During that month, single- and multifamily REMIC issuance combined accounted for $24.36 billion at Ginnie, $19.54 billion at Freddie and $13.64 billion at Fannie, bringing the total for all three agencies to more than $57 billion. Monthly totals generally run well under $50 billion.

The trend partially reflects international investor demand, which represents roughly 20% of the buyers investing in Ginnie Mae’s MBS.

“Many overseas investors seek high-quality U.S. dollar-denominated assets but may not desire the full duration and convexity exposure associated with traditional 30-year pass-through securities,” according to Ginnie Mae’s Global Markets Analysis report.

REMICs allow the cash-flows from collateral home loans to be carved up into tranches that have different maturities, rates and payment structures. 
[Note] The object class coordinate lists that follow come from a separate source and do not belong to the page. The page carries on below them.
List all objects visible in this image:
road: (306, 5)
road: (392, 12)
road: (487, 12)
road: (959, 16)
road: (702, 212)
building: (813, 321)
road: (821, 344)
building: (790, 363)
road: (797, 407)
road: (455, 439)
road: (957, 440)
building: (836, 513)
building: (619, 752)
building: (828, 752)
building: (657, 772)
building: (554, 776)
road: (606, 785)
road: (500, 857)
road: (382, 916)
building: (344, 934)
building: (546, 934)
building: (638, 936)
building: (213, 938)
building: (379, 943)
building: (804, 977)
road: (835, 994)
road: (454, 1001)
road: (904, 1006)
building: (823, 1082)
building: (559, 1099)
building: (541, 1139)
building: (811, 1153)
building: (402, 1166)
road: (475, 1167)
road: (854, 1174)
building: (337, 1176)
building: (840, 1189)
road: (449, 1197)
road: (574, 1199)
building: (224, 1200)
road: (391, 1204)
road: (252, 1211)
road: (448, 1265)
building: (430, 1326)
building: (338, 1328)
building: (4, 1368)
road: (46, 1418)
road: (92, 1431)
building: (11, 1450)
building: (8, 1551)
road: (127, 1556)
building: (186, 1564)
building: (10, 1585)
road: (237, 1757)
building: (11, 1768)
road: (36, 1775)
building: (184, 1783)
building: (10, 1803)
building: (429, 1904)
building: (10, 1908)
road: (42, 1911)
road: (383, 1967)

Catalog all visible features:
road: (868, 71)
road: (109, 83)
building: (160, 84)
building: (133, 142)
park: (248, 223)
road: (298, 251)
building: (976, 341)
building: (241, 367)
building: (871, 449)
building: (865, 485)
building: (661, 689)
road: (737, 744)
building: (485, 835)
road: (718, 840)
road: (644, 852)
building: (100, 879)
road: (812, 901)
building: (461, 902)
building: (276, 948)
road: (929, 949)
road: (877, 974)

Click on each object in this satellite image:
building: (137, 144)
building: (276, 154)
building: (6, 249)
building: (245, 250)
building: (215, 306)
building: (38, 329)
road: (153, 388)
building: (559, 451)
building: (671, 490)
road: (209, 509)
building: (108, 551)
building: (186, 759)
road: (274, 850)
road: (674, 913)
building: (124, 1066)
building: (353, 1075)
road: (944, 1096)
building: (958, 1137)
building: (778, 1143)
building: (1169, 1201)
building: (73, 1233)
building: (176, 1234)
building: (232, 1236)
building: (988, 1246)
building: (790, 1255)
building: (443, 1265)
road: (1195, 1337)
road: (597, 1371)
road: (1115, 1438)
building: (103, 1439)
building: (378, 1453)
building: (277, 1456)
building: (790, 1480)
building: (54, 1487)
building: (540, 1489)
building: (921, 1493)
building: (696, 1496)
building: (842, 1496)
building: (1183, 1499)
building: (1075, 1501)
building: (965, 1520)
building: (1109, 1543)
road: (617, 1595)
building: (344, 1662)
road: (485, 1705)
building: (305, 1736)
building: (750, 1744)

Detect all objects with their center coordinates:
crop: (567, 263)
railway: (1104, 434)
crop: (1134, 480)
This helps extend the investor base not only to investors outside the United States but more generally to a variety of buyers globally, including depository institutions, insurers and hedge funds.

Regulatory change may be a factor

One trend that could further grow REMIC interest is careful relaxation of regulatory rigor instilled following the Great Financial Crisis overseas.

Ginnie Mae securitizations already have very low risk weightings under capital rules undergoing revision in the United States, but some countries have taken a more cautious approach that’s currently under review.

Ginnie’s report points to efforts to modernize Europe’s 2016 regulatory framework for insurers, which it said, “indicates a willingness to recognize structural protections in securitizations that should improve capital requirements on agency REMICs over time.”